MIRANSHAH, Pakistan (AFP) — Pakistan lodged a protest with coalition forces in Afghanistan on Thursday after two Pakistani women and two children were killed by US fire from across the border, the army said.

The US-led coalition, which helped to topple Afghanistan's Taliban regime in late 2001, confirmed that it had launched a "precision guided" strike on Pakistani territory but said it targeted a militant compound.

The issue of foreign military intervention in Pakistan is sensitive, with President Pervez Musharraf, a key US ally, saying earlier this year that unauthorised actions would be treated as an invasion.

Chief Pakistani military spokesman Major General Athar Abbas said coalition artillery fire destroyed the victims' house in the troubled tribal region of North Waziristan, an alleged haven for Al-Qaeda and Taliban militants.

"The coalition forces were firing at a group of militants when five shells landed in Pakistan, destroying a house and killing two women and two children," Abbas told AFP.

"We have lodged a very strong protest with the coalition forces across the border," he said.

Local officials said the house in the town of Lwara Mundi, a hotbed of militancy on the frontier where there have been frequent clashes between security forces and militants, belonged to a local tribesman.

In Kabul, a spokesman for the US-led coalition said it could not comment directly on the Pakistani account but confirmed it had launched a strike on the other side of the porous 1,500-mile (2,500-kilometre) frontier.

"We can confirm a precision-guided ammunition strike on March 12 on a compound connected with Haqqani network 1.5 kilometres (about a mile) across the border in Pakistan," coalition spokesman Major Chris Belcher told AFP.

The Haqqani network refers to Islamist militants led by Taliban commander Sirajuddin Haqqani, who is allegedly based in Miranshah, the main town in North Waziristan.

"I do not have any information on any casualties that may have occurred," the spokesman said.
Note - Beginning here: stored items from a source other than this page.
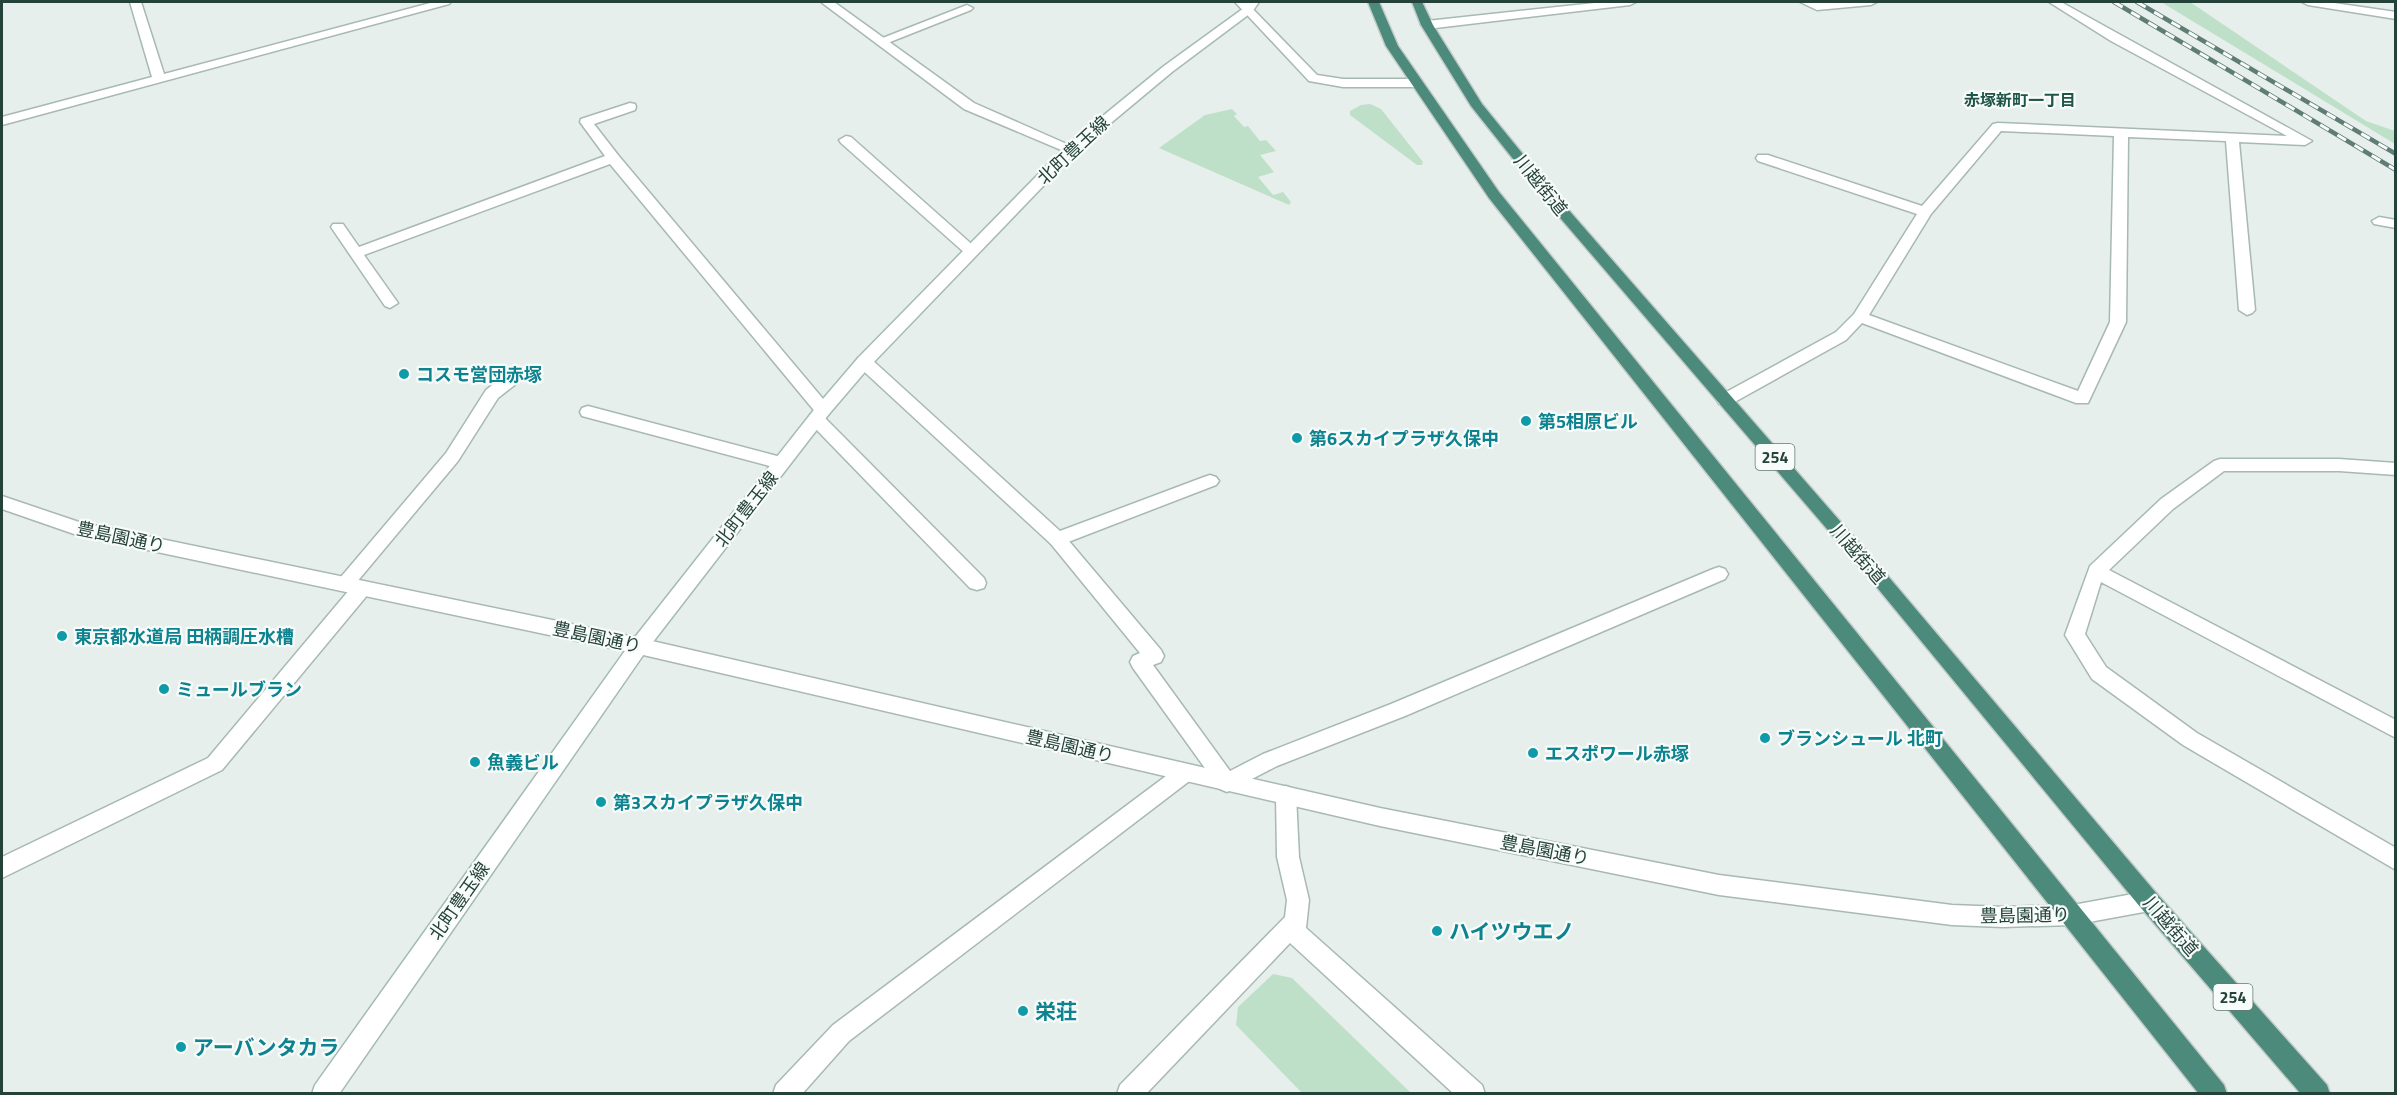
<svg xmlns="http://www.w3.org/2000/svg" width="2397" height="1095" font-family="'Titillium Web','Noto Sans JP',sans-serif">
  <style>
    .green { fill: #bfe0c8 }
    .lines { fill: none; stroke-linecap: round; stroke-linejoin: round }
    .service-casing { stroke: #a8b8b2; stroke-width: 3 }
    .minor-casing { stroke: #a8b8b2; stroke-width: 3 }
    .tertiary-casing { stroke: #a8b8b2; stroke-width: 3 }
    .secondary-casing { stroke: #a4bbb3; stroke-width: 3 }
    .trunk-casing { stroke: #c2cac8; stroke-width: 3 }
    .service { fill: #fff; fill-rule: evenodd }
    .minor { fill: #fff; fill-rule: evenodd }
    .tertiary { fill: #fff; fill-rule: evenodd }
    .secondary { fill: #fff; fill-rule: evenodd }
    .trunk { fill: #4c8a7c; fill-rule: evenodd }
    .rail-casing { stroke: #5f7d75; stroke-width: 4.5 }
    .rail { stroke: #f7fbf9; stroke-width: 3; stroke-dasharray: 10; stroke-linecap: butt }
    .culture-dot { fill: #0f9aa8; stroke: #f7fbf9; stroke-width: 2 }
    .labels { text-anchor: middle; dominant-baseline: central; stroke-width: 4.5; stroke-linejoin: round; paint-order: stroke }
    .far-neighbourhood-label { font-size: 16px; font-weight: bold; fill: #1f5548; stroke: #f7fbf9 }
    .shield { fill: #f7fbf9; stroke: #637a73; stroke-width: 1.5 }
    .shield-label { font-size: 16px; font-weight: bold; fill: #24423a }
    .street-label { font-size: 18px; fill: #24423a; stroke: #f7fbf9 }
    .culture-label { font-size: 18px; font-weight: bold; fill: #0d838f; stroke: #f7fbf9; text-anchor: start }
    .near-culture-label { font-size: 21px; font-weight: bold; fill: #0d838f; stroke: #f7fbf9; text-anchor: start }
  </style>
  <rect width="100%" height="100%" fill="#e6efeb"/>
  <path class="green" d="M2161,2h29l176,119 29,10v13z
    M1370,104l11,5 42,53 -1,3h-5l-67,-50v-4l11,-6z
    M1232,109l5,5 -3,2 10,11 4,-1 12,15 6,-1 10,11 -16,4 14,17 -16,5 15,18 10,-3 8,10 -2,3 -130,-57 46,-33z
    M1273,974l19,4 119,115h-109l-66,-68 2,-18z"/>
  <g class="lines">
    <g class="service-casing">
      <path id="service" d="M2049,2h12l251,139 -7,4 -66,-3 16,168 -3,3 -5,2 -8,-5 -13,-169 -98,-4 -2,185 -38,81h-12l-214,-80 -16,17 -115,64h-12l-2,-4 2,-4 117,-64 18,-18 63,-100 -159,-53 -2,-3 2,-3h10l154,51 71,-82 5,-1 289,13 -176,-95zM2001,131l113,5 -4,186 -32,69 -209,-76 62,-101z
        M967,5l6,3 -2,2 -86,34h-8l-2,-3z
        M630,103l5,1 1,3 -1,3 -41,14 24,31 211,251 2,4 -2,4 -7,1 162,163 2,5 -2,5 -7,2 -7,-2 -160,-165 -2,-4 2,-4 7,-1 -207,-250 -246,91 34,48 -8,5 -5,-2 -54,-79 2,-3h10l16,23 246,-91 -25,-34 1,-3z
        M846,136l5,1 125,111 2,3 -2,3h-10l-125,-111 -2,-3z
        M2379,217l17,3v8l-22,-4 -2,-3z
        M515,371l6,1 2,4 -2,4 -23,18 -40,63 -102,122 6,-2 7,2 2,5 -2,5 -147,177 -220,108v-21l206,-99 142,-169 -6,2 -7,-2 -2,-5 111,-131 40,-63 23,-18z
        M588,406l193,51 6,2 2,4 -2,4 -6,2 -199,-53 -2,-4 2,-4z
        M2220,459h119l57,4v12l-57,-4h-115l-51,38 -64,61 287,150v18l-295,-156 -16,52 21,33 91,66 199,115v22l-213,-125 -91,-66 -27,-44 25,-69 71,-67 53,-38z
        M1057,532l6,2 98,116 3,6 -3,6 -8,3 77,106 33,-17 128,-50 322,-135 6,-2 6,2 3,5 -3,5 -320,137 -128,50 -50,26 -7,-3 -87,-121 -3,-6 3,-6 7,-3 -89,-109 -3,-5 3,-5z
        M1185,764l7,3 3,6 -3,6 -343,262 -47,53h-29l3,-9 57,-60 345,-258z"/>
    </g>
    <g class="minor-casing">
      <path id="minor" d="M130,2h11l23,72 270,-72h17l-2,2 -447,121v-8l150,-40z
        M821,2h13l140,101 104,46 -7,4 -5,-1 -102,-43z
        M1235,2h11l71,73 26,4h72l6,4 -6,4h-72l-34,-6z
        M1604,2h32l-6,3 -203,24 -6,-4 6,-4z
        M1800,2h77l-6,3 -54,5z
        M2302,2h25l69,10v7l-88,-14z
        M864,357l6,1 190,173 144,-54 6,-2 6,2 3,4 -3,4 -153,59 -6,2 -6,-2 -193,-178 -2,-4 2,-4z
        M1286,786l7,3 3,6 3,62 10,43 -3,28 176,157 3,9h-31l-164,-151 -144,151h-29l3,-9 165,-168 2,-17 -10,-43 -1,-62 3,-6z"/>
    </g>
    <g class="tertiary-casing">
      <path id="tertiary" d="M2,496l77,26 560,116 741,170 339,67 233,30 51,2 70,-2 76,-14 8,3 3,7 -3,7 -8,3 -76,14 -70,2 -51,-2 -233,-30 -339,-69 -741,-172 -562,-119 -75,-26z"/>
    </g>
    <g class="secondary-casing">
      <path id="secondary" d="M1248,2h11l-7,10 -80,60 -96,80 -206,214 -41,48 -183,237 -307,443h-27l3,-9 317,-444 185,-235 41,-48 208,-212 98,-80 80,-58z"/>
    </g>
    <g class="trunk-casing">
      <path id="trunk" d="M1368,2h11l19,44 101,146 725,893 3,9h-28l-710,-896 -103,-152z
        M1412,2h10l11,23 49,79 84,103 321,368 270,319 170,191 3,9h-29l-160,-186 -266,-323 -319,-372 -85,-107 -50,-81z"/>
    </g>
    <use href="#service" class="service"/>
    <use href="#minor" class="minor"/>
    <use href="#tertiary" class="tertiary"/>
    <use href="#secondary" class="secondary"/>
    <use href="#trunk" class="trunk"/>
    <g class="rail-casing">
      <path id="rail" d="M2114,2l282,168
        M2137,2l259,152"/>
    </g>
    <use href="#rail" class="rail"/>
  </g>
  <g class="culture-dot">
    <circle cx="404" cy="374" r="6"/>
    <circle cx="1526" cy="421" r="6"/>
    <circle cx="1297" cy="438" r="6"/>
    <circle cx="62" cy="636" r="6"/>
    <circle cx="164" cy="689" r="6"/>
    <circle cx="1765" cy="738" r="6"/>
    <circle cx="1533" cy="753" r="6"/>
    <circle cx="475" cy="762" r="6"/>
    <circle cx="601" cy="802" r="6"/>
    <circle cx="1437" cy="931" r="6"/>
    <circle cx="1023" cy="1011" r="6"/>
    <circle cx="181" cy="1047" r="6"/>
  </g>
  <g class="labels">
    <g class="far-neighbourhood-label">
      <text x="2020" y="100">赤塚新町一丁目</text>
    </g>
    <g class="shield">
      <rect x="1755.5" y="444" width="39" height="26" rx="4.5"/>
      <rect x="2213.5" y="984" width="39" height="26" rx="4.5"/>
    </g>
    <g class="shield-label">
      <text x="1775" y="457">254</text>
      <text x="2233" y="997">254</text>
    </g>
    <g class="street-label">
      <text transform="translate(1073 150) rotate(-43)">北町豊玉線</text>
      <text transform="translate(1541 185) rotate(51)">川越街道</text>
      <text transform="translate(746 509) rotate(-52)">北町豊玉線</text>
      <text transform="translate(121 537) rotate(12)">豊島園通り</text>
      <text transform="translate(1858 554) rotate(49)">川越街道</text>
      <text transform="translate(597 637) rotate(12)">豊島園通り</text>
      <text transform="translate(1070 746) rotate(13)">豊島園通り</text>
      <text transform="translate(1545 850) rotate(11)">豊島園通り</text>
      <text transform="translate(459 901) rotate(-55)">北町豊玉線</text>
      <text transform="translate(2025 915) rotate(-1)">豊島園通り</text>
      <text transform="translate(2171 926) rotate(49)">川越街道</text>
    </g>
    <g class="culture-label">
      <text x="416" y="374">コスモ営団赤塚</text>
      <text x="1538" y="421">第5相原ビル</text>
      <text x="1309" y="438">第6スカイプラザ久保中</text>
      <text x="74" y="636">東京都水道局 田柄調圧水槽</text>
      <text x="176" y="689">ミュールブラン</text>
      <text x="1777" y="738">ブランシュール 北町</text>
      <text x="1545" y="753">エスポワール赤塚</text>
      <text x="487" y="762">魚義ビル</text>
      <text x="613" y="802">第3スカイプラザ久保中</text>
    </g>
    <g class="near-culture-label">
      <text x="1449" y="931">ハイツウエノ</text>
      <text x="1035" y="1011">栄荘</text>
      <text x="193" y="1047">アーバンタカラ</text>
    </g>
  </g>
  <rect width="2397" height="1095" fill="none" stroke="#24423a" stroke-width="6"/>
</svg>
Belcher said that, "The information I have is that the government of Pakistan was notified immediately following the strike.

"It is not the first time that they (coalition forces) have had to respond to an imminent threat across the border in Pakistan. Every time we do, we clear that with Pakistani authorities."

Several previous missile strikes in the region have been attributed to the United States, including one that killed senior Al-Qaeda commander Abu Laith al-Libi in North Waziristan in January.

The border between the two countries has been wracked by fighting since US-led forces invaded Afghanistan in late 2001 to oust the hardline Taliban regime following the September 11 attacks on the United States.

Separately on Thursday, more than 1,000 tribesmen protested against the killing of eight civilians by Pakistani forces this week in the lawless Bajaur tribal region, witnesses said.

"There will be a popular uprising if the security forces do not stop killing innocent people," hardline Jamaat-e-Islami party leader Haroon-ur Rasheed told the gathering as tribesmen chanted, "Stop being stooges of the US army."